So I promised a post about setting in a bit and nesting in this brave new world, but when I thought about what I wanted to write about I realised that it’s really hard to write about personalising a space and creating a home without focusing on things, possessions, the material content of our lives. And I know that many people are uncomfortable with the idea that things should have such importance. So I set myself a challenge: to work out what it really is that makes a place feel like home, and to be honest about the answer if that turns out to be just stuff, rather than to try and wrap it up in some transcendental bullshit.
I realised that possessions have a place, in so far as our lives are a series of interactions with things, and those things that facilitate our interactions with them enable us to live more comfortably.
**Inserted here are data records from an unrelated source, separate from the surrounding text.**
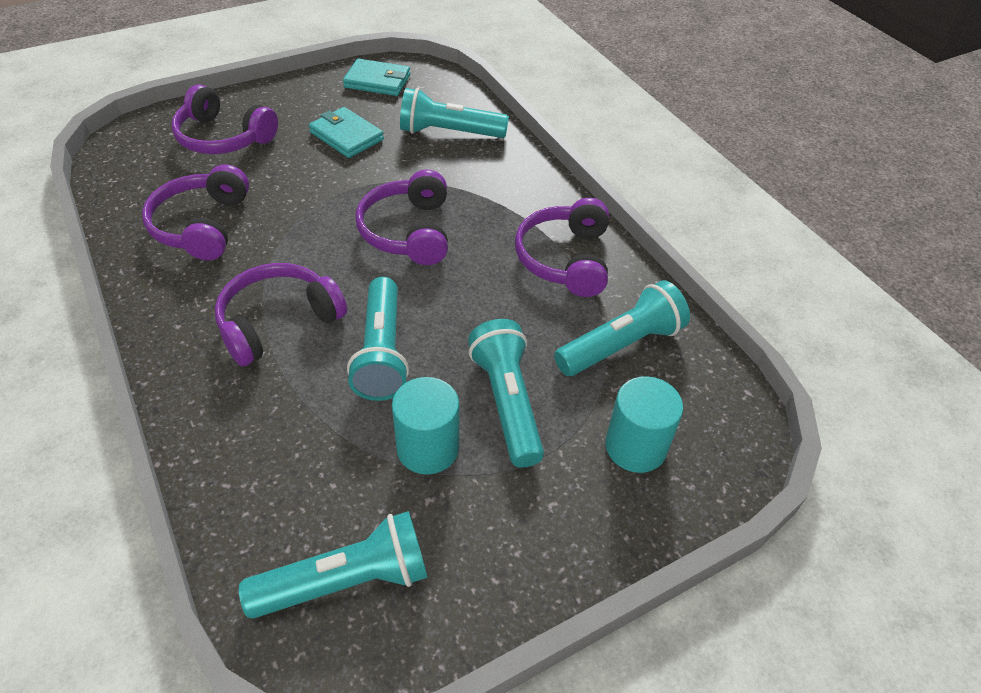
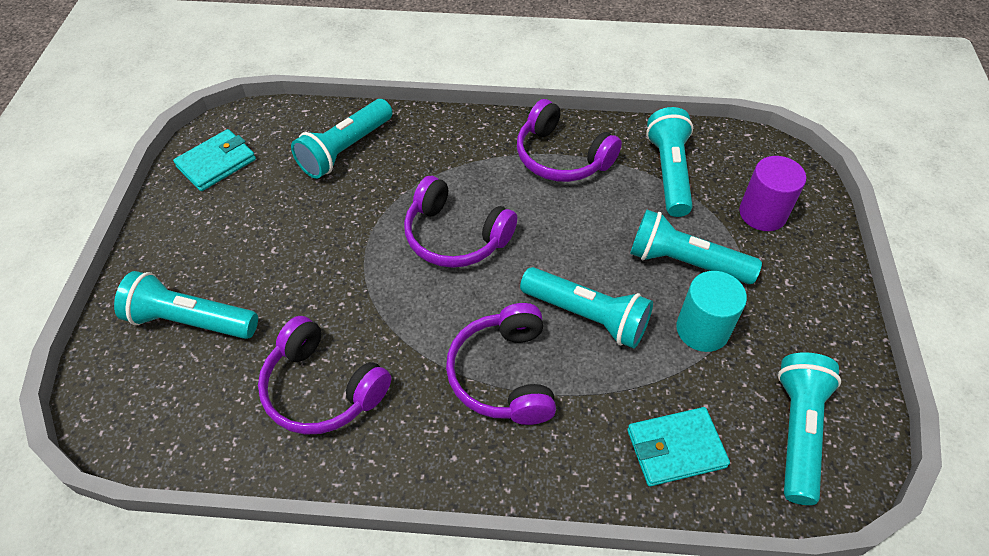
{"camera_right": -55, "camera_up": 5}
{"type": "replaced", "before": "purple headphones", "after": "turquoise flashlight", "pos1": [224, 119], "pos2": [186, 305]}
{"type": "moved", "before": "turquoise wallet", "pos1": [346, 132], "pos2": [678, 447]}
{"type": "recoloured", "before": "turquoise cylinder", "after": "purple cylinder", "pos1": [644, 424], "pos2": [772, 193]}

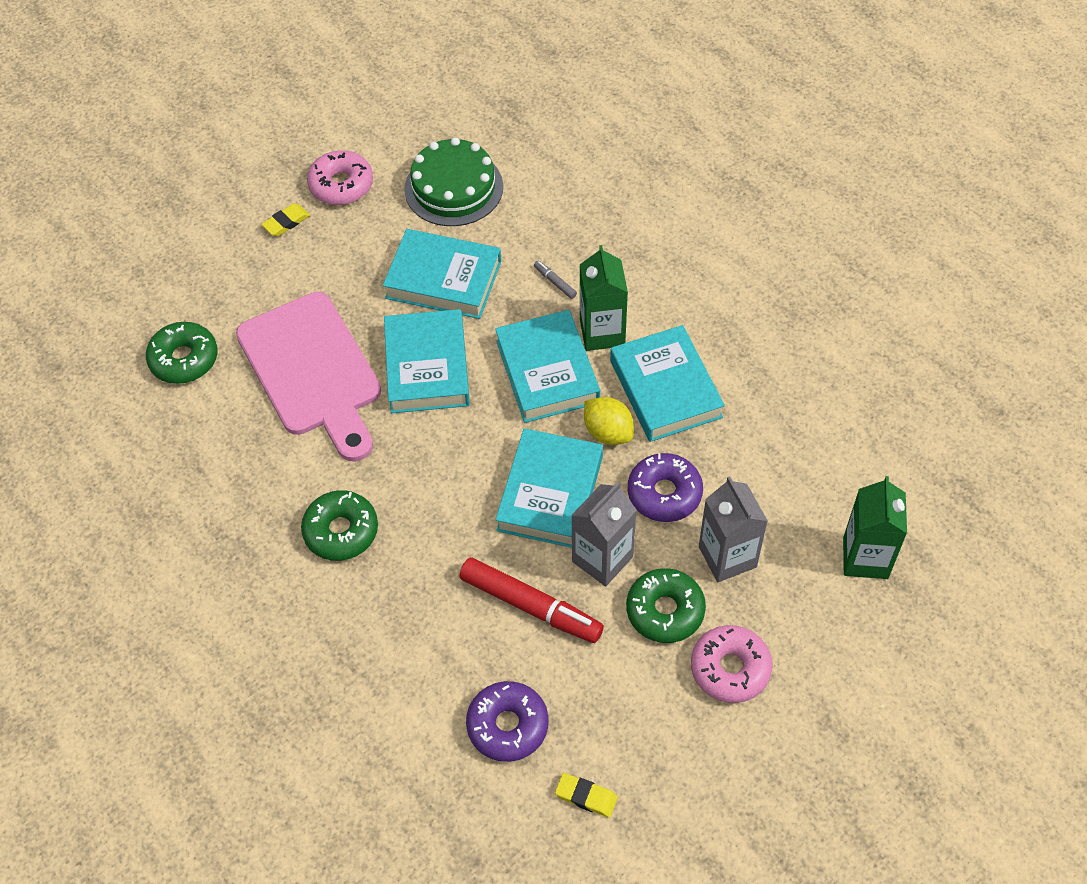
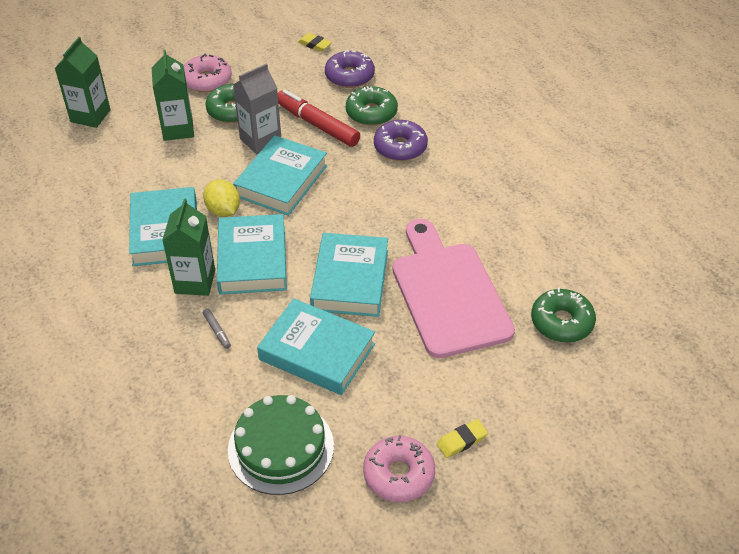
{"camera_right": -170, "camera_up": -10}
{"type": "moved", "before": "purple donut", "pos1": [665, 487], "pos2": [401, 140]}
{"type": "recoloured", "before": "grey carton", "after": "green carton", "pos1": [733, 529], "pos2": [173, 95]}
{"type": "moved", "before": "green donut", "pos1": [339, 525], "pos2": [372, 106]}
And comfort is one characteristic of home. There is nothing wrong with wanting nice things and better things. Growing up in a home where my parents worked hard and did little in the way of relaxing, we didn’t surround ourselves with comfortable things, only practical ones that performed the task for as little expense as possible, compromising functionality and cost. It took me a long time to find a balance between this approach and just spending all of my hard-earned wages on whatever unnecessary clutter I fleetingly desired.
If I believed that life was simply about ease then I probably wouldn’t love walking and cycling up steep hills or knitting complex and time-consuming patterns as much as I do, so this isn’t a simple calculation of comfort = c/effort! However, well-fitting shoes, a smooth-running bicycle, thoughtfully-engineered needles, and a favourably-textured yarn all render comfort to these tasks that I undertake for the motivation of pleasure rather than duty. (And I imagine that these tools would be desirable even if they were chores instead of hobbies!)
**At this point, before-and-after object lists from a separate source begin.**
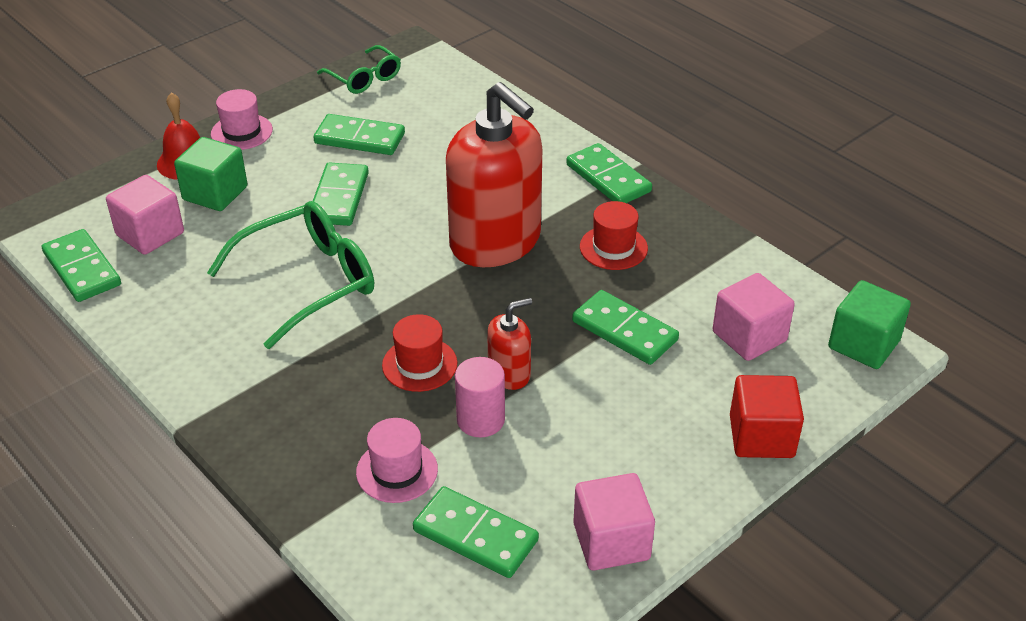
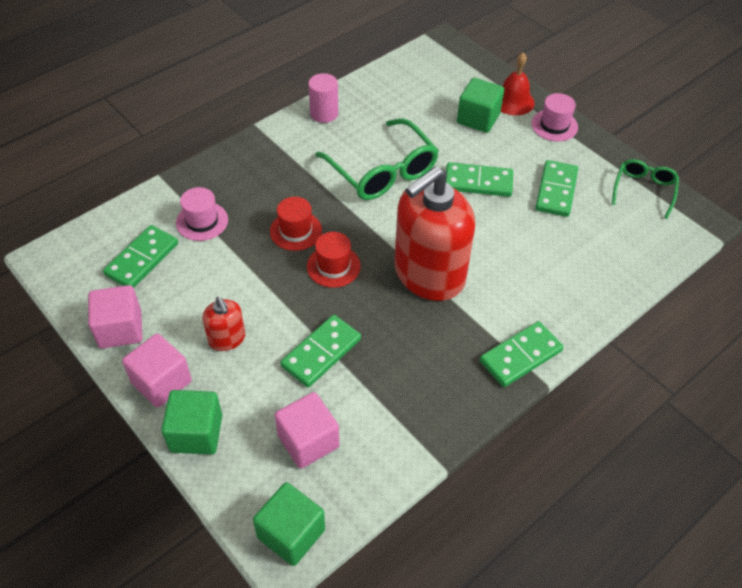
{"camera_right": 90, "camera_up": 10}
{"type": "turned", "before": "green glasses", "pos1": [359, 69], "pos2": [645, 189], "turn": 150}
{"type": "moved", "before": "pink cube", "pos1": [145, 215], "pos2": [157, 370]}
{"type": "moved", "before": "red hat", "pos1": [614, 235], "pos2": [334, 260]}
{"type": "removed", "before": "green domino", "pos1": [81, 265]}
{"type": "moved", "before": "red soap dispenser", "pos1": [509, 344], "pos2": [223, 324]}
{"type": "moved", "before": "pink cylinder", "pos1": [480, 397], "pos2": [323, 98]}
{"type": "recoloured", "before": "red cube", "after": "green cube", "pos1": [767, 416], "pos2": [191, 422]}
And this is where one value of things comes into play: as tools. So a mug shaped to be easy to hold, with a pleasing texture makes for a more enjoyable and appreciated morning coffee (and compensates a little for the blandness of many of the coffees I have been trialling from local roasters). Likewise, music sounds better from a speaker than it does from a laptop, and I’ve never met anyone who doesn’t enjoy a nice pen (although our ideas of nice may differ).
To be honest, I do find a lot of this “perfect life” theory to be an exercise in futility, and just a more self-righteous version of consumption = c(happiness) (as long as you consume “properly”) – because for all the elevated rhetoric out there about “curating”, I was brought up to believe that we are what we do not what we have - but things also act as memory-aids to recall emotions and relationships. They can also contain data and act as memory banks in themselves. Like the Hebridean, Shetland, and Gotland wool blankets I packed alongside a British Breeds fibre sampler, anarcha-femiknits (sic) cushion cover, Jamieson’s Shetland Spindrift stash, Sabah Tea, Orientalism, Leuchtturm1917 notebooks, Highland Park, and multiple external hard drives containing identical back ups of 24-hour Party People, In The Loop, Luther, Trainspotting, and other cultural treasures like Belle & Sebastian, Burial, Led Zeppelin, Elton John, Fatboy Slim, and The Smiths… We possibly brought too many Žižek books and headtorches!
Many of these things are related to places, events, people, and ideas, and their presence is comforting for the connections they represent. In fact, one of the first purchases I made when I arrived is this mug:
It’s an illustration by my friend Julia of a grumpy-faced woman in a yoked jumper, and makes the most apt pot on my desk for drawing pens and pencils. Every time I look at it I am reminded of Julia’s friendship, talent, humour, diligence, and her abundantly creative, loving household in a fascinating historical city (I didn’t even know people ate cookies for breakfast until I stayed with them in January…). And inspired to knit more! I could use any mug for this job but one that reminds me of all the ways I should be more like Julia seems to hold a value that goes beyond simply containing pens.
And so I intended to write about nesting but instead ended up discussing the virtues of a friend. In some ways that feels like an appropriate conversation loop, whereby our possessions don’t have any intrinsic value other than a connection with the places and people we love.
Although I am sorry if I didn’t answer any specific questions via my convoluted navel-gazing!